## Text shown
HOW PARTNERS CAN WITHDRAW MONEY FROM THE COMPANY ACCORDING TO TURKISH COMMERCIAL LAW?
In companies with a share capital, partners can withdraw money from the company in several different ways. These methods include receiving wages or attendance fees, receiving dividends or borrowing. Each of these methods is subject to different rules, and the tax consequences of each are quite different from each other. The main methods and their features are as follows:
Pay Dividend
According to Article 408 of the Turkish Commercial Code (TCC), the general assembly is authorized to dispose of the annual profit, to determine dividends and gain margins, and to resolve the usage of the reserve funds. Companies shall distribute dividends within the framework of their dividend distribution policies, which shall be determined by the general assembly. Profit-sharing may only be distributed from the annual net profit and voluntary reserves. Hence, the dividends cannot be determined unless the statutory reserves, as well as the reserves provided for by the articles of association, have been allotted.
Distributed dividends that are not written as an expense shall be deemed as ''profit share'' or ''affiliate earnings'' according to the legal status of shareholders. Dividends obtained from real person shareholders are subject to tax by declaring with an annual income tax return, depending on the source and fulfillment of certain conditions. Affiliation privilege is applied to dividend income earned by a legal entity.
Companies that distribute dividends apply dividend withholding tax over the dividends distributed, depending on the legal status of the partners. Legally obligated institutions are exempt from withholding tax on distributed dividends. On the contrary, real person shareholders and limited liability companies are subject to a 15 percent (the tax rate may vary depending on Double Taxation Treaties (DTT)) withholding tax while they are distributing dividends. Turkey has around 70 Double Taxation Treaties (DTT) signed with many countries. Therefore, if the DTT dividend withholding tax rate is lower than the generic 15% rate, the DTT rate may apply.
Part of the capital invested by the partner can be refunded through the capital reduction method.
If the capital is more excessive than the amount of operating budget, the company may partially return the capital share paid to the partners by reducing the capital. Furthermore, these amounts returned to the partners cannot be defined as "expenditure" for the company and "income" for the partners, because it is the partner's money that withdraws "himself" from the partnership, not the income of capital. However, in the event of capital deduction from a non-cash or non-in-kind capital item, withholding or corporate tax will arise as this deduction will be made from the source that requires the highest taxation.
Company can lend to partners
Pursuant to Article 358 of TCC shareholders cannot become indebted to the company, excluding the debt arising from subscription, unless the debt arises from a transaction conducted with the company as a requirement of the company’s scope of activity or the business of a shareholder’s enterprise and unless such debt is subject to identical and similar terms applicable in similar cases.

## Problem a
Recast the entries as a numbered list, one line per item with blank lines omitted. Begin at the first line of the entries and stop after the line containing "where you can", leaving the pictures out.

## Source data

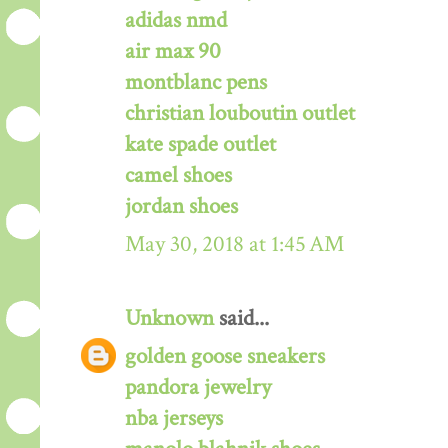
adidas nmd
air max 90
montblanc pens
christian louboutin outlet
kate spade outlet
camel shoes
jordan shoes
May 30, 2018 at 1:45 AM
Unknown
said...
golden goose sneakers
pandora jewelry
nba jerseys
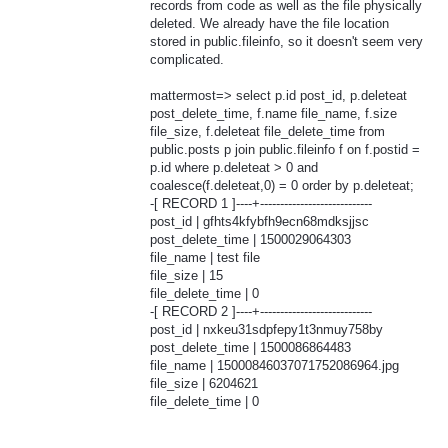
records from code as well as the file physically
deleted. We already have the file location
stored in public.fileinfo, so it doesn't seem very
complicated.
mattermost=> select p.id post_id, p.deleteat
post_delete_time, f.name file_name, f.size
file_size, f.deleteat file_delete_time from
public.posts p join public.fileinfo f on f.postid =
p.id where p.deleteat > 0 and
coalesce(f.deleteat,0) = 0 order by p.deleteat;
-[ RECORD 1 ]----+----------------------------
post_id | gfhts4kfybfh9ecn68mdksjjsc
post_delete_time | 1500029064303
file_name | test file
file_size | 15
file_delete_time | 0
-[ RECORD 2 ]----+----------------------------
post_id | nxkeu31sdpfepy1t3nmuy758by
post_delete_time | 1500086864483
file_name | 15000846037071752086964.jpg
file_size | 6204621
file_delete_time | 0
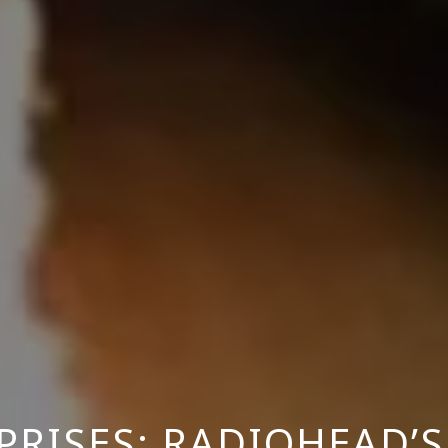
PRISES: RADIOHEAD’S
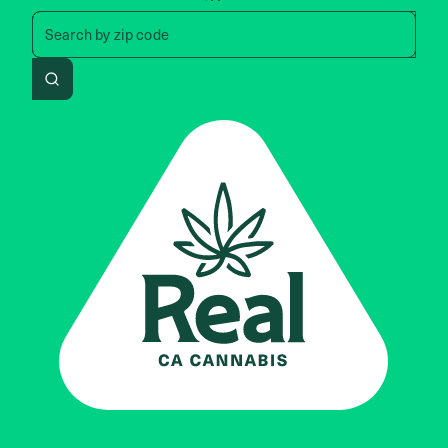
Search by zip code, address, 
Search by
zip code
Search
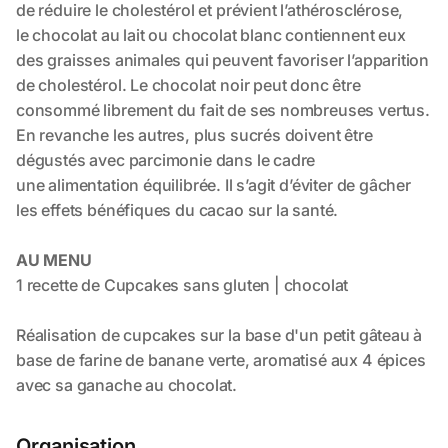
Organisation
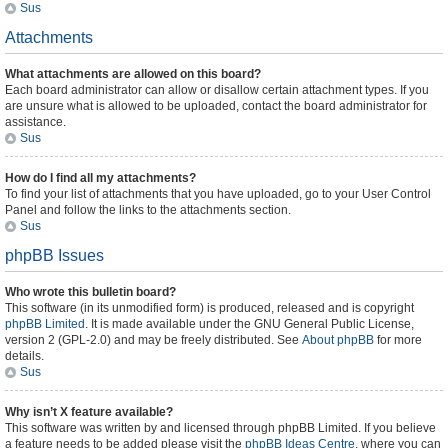
Sus
Attachments
What attachments are allowed on this board?
Each board administrator can allow or disallow certain attachment types. If you
are unsure what is allowed to be uploaded, contact the board administrator for
assistance.
Sus
How do I find all my attachments?
To find your list of attachments that you have uploaded, go to your User Control
Panel and follow the links to the attachments section.
Sus
phpBB Issues
Who wrote this bulletin board?
This software (in its unmodified form) is produced, released and is copyright
phpBB Limited
. It is made available under the GNU General Public License,
version 2 (GPL-2.0) and may be freely distributed. See
About phpBB
for more
details.
Sus
Why isn’t X feature available?
This software was written by and licensed through phpBB Limited. If you believe
a feature needs to be added please visit the
phpBB Ideas Centre
, where you can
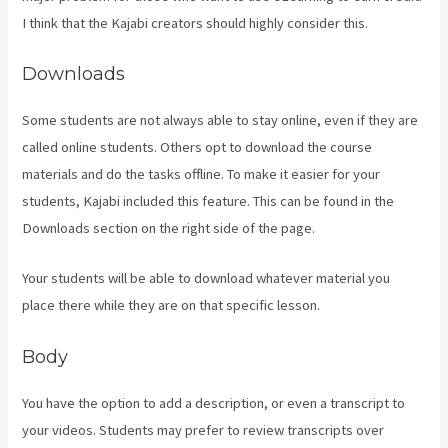
I think that the Kajabi creators should highly consider this.
Downloads
Some students are not always able to stay online, even if they are
called online students. Others opt to download the course
materials and do the tasks offline. To make it easier for your
students, Kajabi included this feature. This can be found in the
Downloads section on the right side of the page.
Your students will be able to download whatever material you
place there while they are on that specific lesson.
Body
You have the option to add a description, or even a transcript to
your videos. Students may prefer to review transcripts over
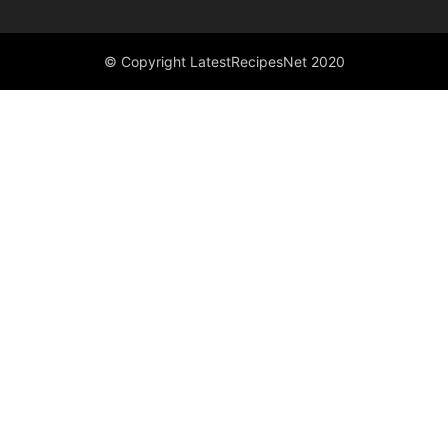
© Copyright LatestRecipesNet 2020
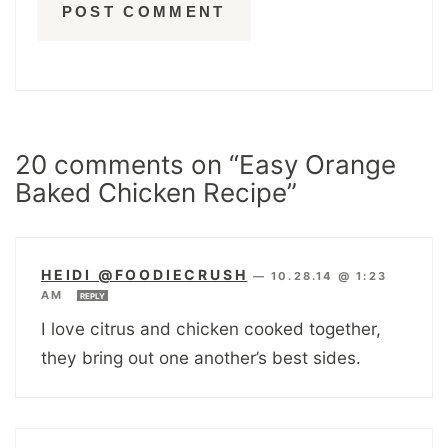
20 comments on “Easy Orange
Baked Chicken Recipe”
HEIDI @FOODIECRUSH
—
10.28.14 @ 1:23
AM
REPLY
I love citrus and chicken cooked together,
they bring out one another’s best sides.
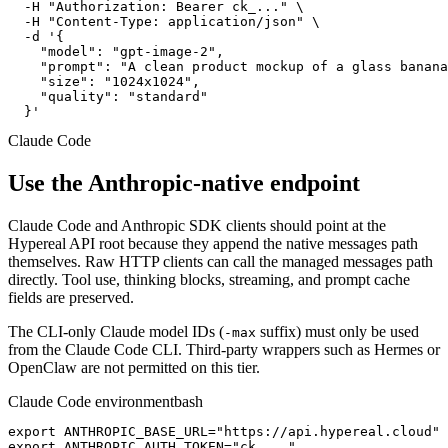
  -H "Authorization: Bearer ck_..." \

  -H "Content-Type: application/json" \

  -d '{

    "model": "gpt-image-2",

    "prompt": "A clean product mockup of a glass banana
    "size": "1024x1024",

    "quality": "standard"

  }'
Claude Code
Use the Anthropic-native endpoint
Claude Code and Anthropic SDK clients should point at the
Hypereal API root because they append the native messages path
themselves. Raw HTTP clients can call the managed messages path
directly. Tool use, thinking blocks, streaming, and prompt cache
fields are preserved.
The CLI-only Claude model IDs (
suffix) must only be used
-max
from the Claude Code CLI. Third-party wrappers such as Hermes or
OpenClaw are not permitted on this tier.
Claude Code environment
bash
export ANTHROPIC_BASE_URL="https://api.hypereal.cloud"

export ANTHROPIC_AUTH_TOKEN="ck_..."
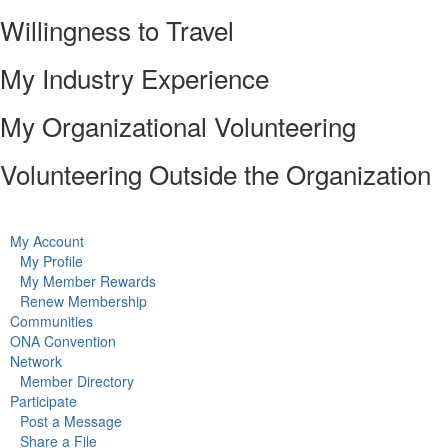
Willingness to Travel
My Industry Experience
My Organizational Volunteering
Volunteering Outside the Organization
My Account
My Profile
My Member Rewards
Renew Membership
Communities
ONA Convention
Network
Member Directory
Participate
Post a Message
Share a File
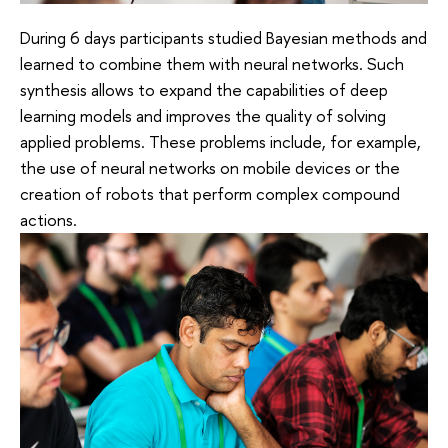
During 6 days participants studied Bayesian methods and
learned to combine them with neural networks. Such
synthesis allows to expand the capabilities of deep
learning models and improves the quality of solving
applied problems. These problems include, for example,
the use of neural networks on mobile devices or the
creation of robots that perform complex compound
actions.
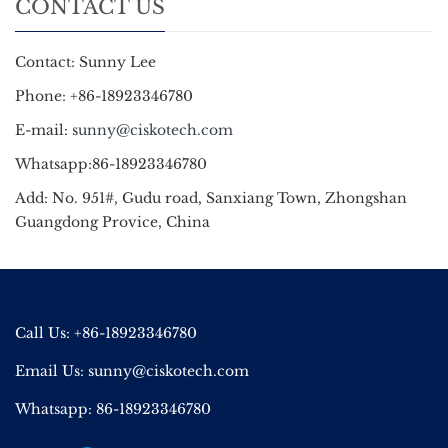
CONTACT US
Contact: Sunny Lee
Phone: +86-18923346780
E-mail:
sunny@ciskotech.com
Whatsapp:86-18923346780
Add: No. 951#, Gudu road, Sanxiang Town, Zhongshan
Guangdong Provice, China
Call Us: +86-18923346780
Email Us:
sunny@ciskotech.com
Whatsapp: 86-18923346780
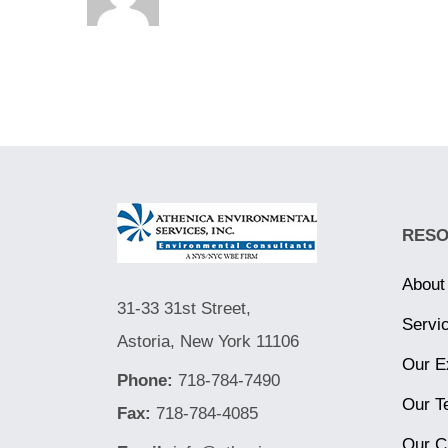
RES
About
31-33 31st Street,
Servi
Astoria, New York 11106
Our E
Phone:
718-784-7490
Our T
Fax:
718-784-4085
Our C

## Problem b
Answer these from the text on how partners withdraw money under Turkish commercial law:
(i) Which article of the Turkish Commercial Code authorizes the general assembly to dispose of the annual profit?
(ii) What is the generic withholding tax rate applied to real person shareholders when dividends are distributed?
(iii) Which article of the Turkish Commercial Code bars shareholders from becoming indebted to the company?

## Your solution a
1. adidas nmd
2. air max 90
3. montblanc pens
4. christian louboutin outlet
5. kate spade outlet
6. camel shoes
7. jordan shoes
8. May 30, 2018 at 1:45 AM
9. Unknown
10. said...
11. golden goose sneakers
12. pandora jewelry
13. nba jerseys
14. records from code as well as the file physically
15. deleted. We already have the file location
16. stored in public.fileinfo, so it doesn't seem very
17. complicated.
18. mattermost=> select p.id post_id, p.deleteat
19. post_delete_time, f.name file_name, f.size
20. file_size, f.deleteat file_delete_time from
21. public.posts p join public.fileinfo f on f.postid =
22. p.id where p.deleteat > 0 and
23. coalesce(f.deleteat,0) = 0 order by p.deleteat;
24. -[ RECORD 1 ]----+----------------------------
25. post_id | gfhts4kfybfh9ecn68mdksjjsc
26. post_delete_time | 1500029064303
27. file_name | test file
28. file_size | 15
29. file_delete_time | 0
30. -[ RECORD 2 ]----+----------------------------
31. post_id | nxkeu31sdpfepy1t3nmuy758by
32. post_delete_time | 1500086864483
33. file_name | 15000846037071752086964.jpg
34. file_size | 6204621
35. file_delete_time | 0
36. PRISES: RADIOHEAD’S
37. Search by zip code, address, 
38. Search by
39. zip code
40. Search
41. Organisation
42. Sus
43. Attachments
44. What attachments are allowed on this board?
45. Each board administrator can allow or disallow certain attachment types. If you
46. are unsure what is allowed to be uploaded, contact the board administrator for
47. assistance.
48. Sus
49. How do I find all my attachments?
50. To find your list of attachments that you have uploaded, go to your User Control
51. Panel and follow the links to the attachments section.
52. Sus
53. phpBB Issues
54. Who wrote this bulletin board?
55. This software (in its unmodified form) is produced, released and is copyright
56. phpBB Limited
57. . It is made available under the GNU General Public License,
58. version 2 (GPL-2.0) and may be freely distributed. See
59. About phpBB
60. for more
61. details.
62. Sus
63. Why isn’t X feature available?
64. This software was written by and licensed through phpBB Limited. If you believe
65. a feature needs to be added please visit the
66. phpBB Ideas Centre
67. , where you can

## Your solution b
(i) Article 408
(ii) 15 percent
(iii) Article 358